Before we come to the conclusion, I'd like to highlight one important fact that helps understanding the research literature and planning realistic studies. As you knew and was shown here, the true effect size has an important effect on power. But from where do we get an effect size estimate when we are planning a study? One apparently simple approach is to look at the published literature. However, it is difficult to get realistic effect size estimates from the literature because of the so called "significant filter". The idea here is that  if effects are not very large and vary randomly from study to study, the published literature typically reflects only the subset of studies where the effect happened to be large enough to reach significance.

Here are plots of effect size estimates, once for all simulated data sets and once only for those that detected a significant effect.

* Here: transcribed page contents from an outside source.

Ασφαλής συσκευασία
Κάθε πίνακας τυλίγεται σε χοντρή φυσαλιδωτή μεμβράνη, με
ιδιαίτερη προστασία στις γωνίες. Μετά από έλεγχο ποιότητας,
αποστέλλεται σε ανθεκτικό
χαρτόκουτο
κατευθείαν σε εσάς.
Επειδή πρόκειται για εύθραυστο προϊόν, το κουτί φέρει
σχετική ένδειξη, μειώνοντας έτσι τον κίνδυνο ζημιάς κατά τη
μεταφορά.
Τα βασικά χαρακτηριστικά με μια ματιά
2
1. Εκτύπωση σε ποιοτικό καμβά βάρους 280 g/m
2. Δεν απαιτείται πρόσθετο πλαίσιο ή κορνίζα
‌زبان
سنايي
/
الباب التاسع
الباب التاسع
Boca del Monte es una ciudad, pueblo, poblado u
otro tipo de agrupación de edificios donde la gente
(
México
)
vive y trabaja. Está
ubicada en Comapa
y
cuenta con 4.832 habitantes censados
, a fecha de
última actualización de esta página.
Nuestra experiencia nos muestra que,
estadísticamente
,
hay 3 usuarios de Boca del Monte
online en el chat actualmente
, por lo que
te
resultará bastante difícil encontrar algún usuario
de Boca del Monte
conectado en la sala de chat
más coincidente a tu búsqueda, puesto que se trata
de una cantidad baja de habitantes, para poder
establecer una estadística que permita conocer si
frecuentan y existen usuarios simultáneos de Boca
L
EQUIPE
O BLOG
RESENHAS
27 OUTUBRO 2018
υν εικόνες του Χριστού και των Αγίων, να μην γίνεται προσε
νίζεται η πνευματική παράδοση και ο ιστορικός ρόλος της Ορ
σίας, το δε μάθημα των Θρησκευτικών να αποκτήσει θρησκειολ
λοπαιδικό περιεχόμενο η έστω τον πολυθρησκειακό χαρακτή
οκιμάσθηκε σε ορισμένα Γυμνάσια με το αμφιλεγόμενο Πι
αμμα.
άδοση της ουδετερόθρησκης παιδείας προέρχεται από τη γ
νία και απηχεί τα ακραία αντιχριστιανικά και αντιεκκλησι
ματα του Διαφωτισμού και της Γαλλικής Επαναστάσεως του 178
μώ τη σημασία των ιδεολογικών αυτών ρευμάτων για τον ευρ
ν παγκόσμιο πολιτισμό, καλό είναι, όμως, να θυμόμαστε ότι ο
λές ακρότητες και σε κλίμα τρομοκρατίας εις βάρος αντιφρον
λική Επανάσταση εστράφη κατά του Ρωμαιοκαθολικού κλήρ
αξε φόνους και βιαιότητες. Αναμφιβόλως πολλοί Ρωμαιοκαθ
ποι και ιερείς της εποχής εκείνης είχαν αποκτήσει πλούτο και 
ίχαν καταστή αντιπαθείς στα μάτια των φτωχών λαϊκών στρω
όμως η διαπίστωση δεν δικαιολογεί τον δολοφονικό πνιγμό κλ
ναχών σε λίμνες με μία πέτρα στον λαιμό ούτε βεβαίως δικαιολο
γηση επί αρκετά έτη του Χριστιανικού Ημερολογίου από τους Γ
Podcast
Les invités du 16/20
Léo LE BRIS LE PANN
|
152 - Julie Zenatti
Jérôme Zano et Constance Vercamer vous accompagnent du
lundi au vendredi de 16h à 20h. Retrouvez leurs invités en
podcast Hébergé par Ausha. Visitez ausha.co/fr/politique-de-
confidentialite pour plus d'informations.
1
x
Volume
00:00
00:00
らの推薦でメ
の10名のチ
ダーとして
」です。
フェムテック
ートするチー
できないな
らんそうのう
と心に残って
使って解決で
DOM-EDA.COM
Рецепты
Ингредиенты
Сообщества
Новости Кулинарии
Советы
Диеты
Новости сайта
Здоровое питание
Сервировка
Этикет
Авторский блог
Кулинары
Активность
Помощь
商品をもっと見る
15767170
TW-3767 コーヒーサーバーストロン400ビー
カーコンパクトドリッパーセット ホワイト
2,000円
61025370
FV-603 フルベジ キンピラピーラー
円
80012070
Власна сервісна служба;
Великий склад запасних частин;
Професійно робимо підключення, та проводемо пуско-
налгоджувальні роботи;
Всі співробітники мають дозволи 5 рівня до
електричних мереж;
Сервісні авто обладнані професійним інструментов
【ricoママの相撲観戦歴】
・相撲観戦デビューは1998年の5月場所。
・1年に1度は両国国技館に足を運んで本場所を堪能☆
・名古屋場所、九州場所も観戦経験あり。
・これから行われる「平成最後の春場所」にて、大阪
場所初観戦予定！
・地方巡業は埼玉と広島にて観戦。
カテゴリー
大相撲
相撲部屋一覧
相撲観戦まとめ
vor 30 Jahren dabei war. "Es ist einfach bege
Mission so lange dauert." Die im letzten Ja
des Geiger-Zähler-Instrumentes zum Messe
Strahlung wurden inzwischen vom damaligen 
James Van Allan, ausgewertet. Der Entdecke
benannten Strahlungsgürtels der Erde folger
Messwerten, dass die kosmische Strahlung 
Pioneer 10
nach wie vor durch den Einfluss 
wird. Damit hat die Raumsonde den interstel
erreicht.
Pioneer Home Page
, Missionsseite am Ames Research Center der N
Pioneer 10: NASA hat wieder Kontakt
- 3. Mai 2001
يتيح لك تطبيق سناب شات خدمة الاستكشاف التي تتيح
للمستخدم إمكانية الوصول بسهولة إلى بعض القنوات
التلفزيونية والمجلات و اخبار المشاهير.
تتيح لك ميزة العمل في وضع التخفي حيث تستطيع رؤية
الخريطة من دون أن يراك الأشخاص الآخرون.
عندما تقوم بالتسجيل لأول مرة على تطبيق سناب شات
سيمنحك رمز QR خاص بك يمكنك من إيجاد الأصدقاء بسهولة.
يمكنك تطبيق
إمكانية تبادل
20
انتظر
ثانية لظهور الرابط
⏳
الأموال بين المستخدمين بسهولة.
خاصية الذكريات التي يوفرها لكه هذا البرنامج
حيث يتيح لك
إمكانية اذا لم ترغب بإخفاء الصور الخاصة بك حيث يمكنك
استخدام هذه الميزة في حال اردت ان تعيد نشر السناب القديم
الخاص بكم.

```{r echo=FALSE, fig.width=10,fig.height=7}
all_sims = c()
for (s in 1:length(sims)) {
  stats = data.table(sims[[s]]$stats)
  stats[,mu := round(inv.logit(sims[[s]]$mu),digits = 2)]
  stats[,b := sims[[s]]$b]
  stats[,phi := sims[[s]]$phi]
  all_sims = rbind(all_sims,stats)
}
all_sims$b = round(all_sims$b,digits = 2)

par(mfrow = c(2,2))
for (mb in c(0.02,0.03,0.04,0.05)) {
  d1f = density(all_sims[b == mb, me_bb])
  d2f = density(all_sims[b == mb, me_lin])
  d1 = density(all_sims[`beta-binomial` > 1.96 & b == mb, me_bb])
  d2 = density(all_sims[linear > 1.96 & b == mb, me_lin])
  plot(0,type = "n",
       xlim = c(-.05,.15),
       ylim = range(c(d1$y,d2$y,d1f$y,d2f$y)),
       xlab = "estimated effect b",
       ylab = "density",
       bty = "n",
       main = paste0("true b = ",mb))
  lines(d1, col = "green")
  lines(d2, col = "red")
  lines(d1f, col = "green", lty = 2)
  lines(d2f, col = "red", lty = 2)
  legend("topright",
         col = c("green","red","grey","grey"),
         lty = c(1,1,1,2),
         bty = "n",
         legend = c("beta binomial","linear","all estimates", "significant estimates"))
  abline(v = mb)
}
```



So here are the take home messages:

 * Be careful when looking at the published literature to get an idea of true effect sizes
 * Sum score data do typically not follow a normal distribution: They have lower and upper bounds and are often skewed.
 * Theoretically, the correct model to use for sum score data is the beta-binomial regression model. Beta-binomial regressions can be performed for example in Stata or R, but to the best of my knowledge not in SPSS.
 * Practically, a linear regression will also do the job (have acceptable power) under the condition that the data are not very skewed.
 * So, if you want to be sure to have maximal power, use a beta-binomial regression.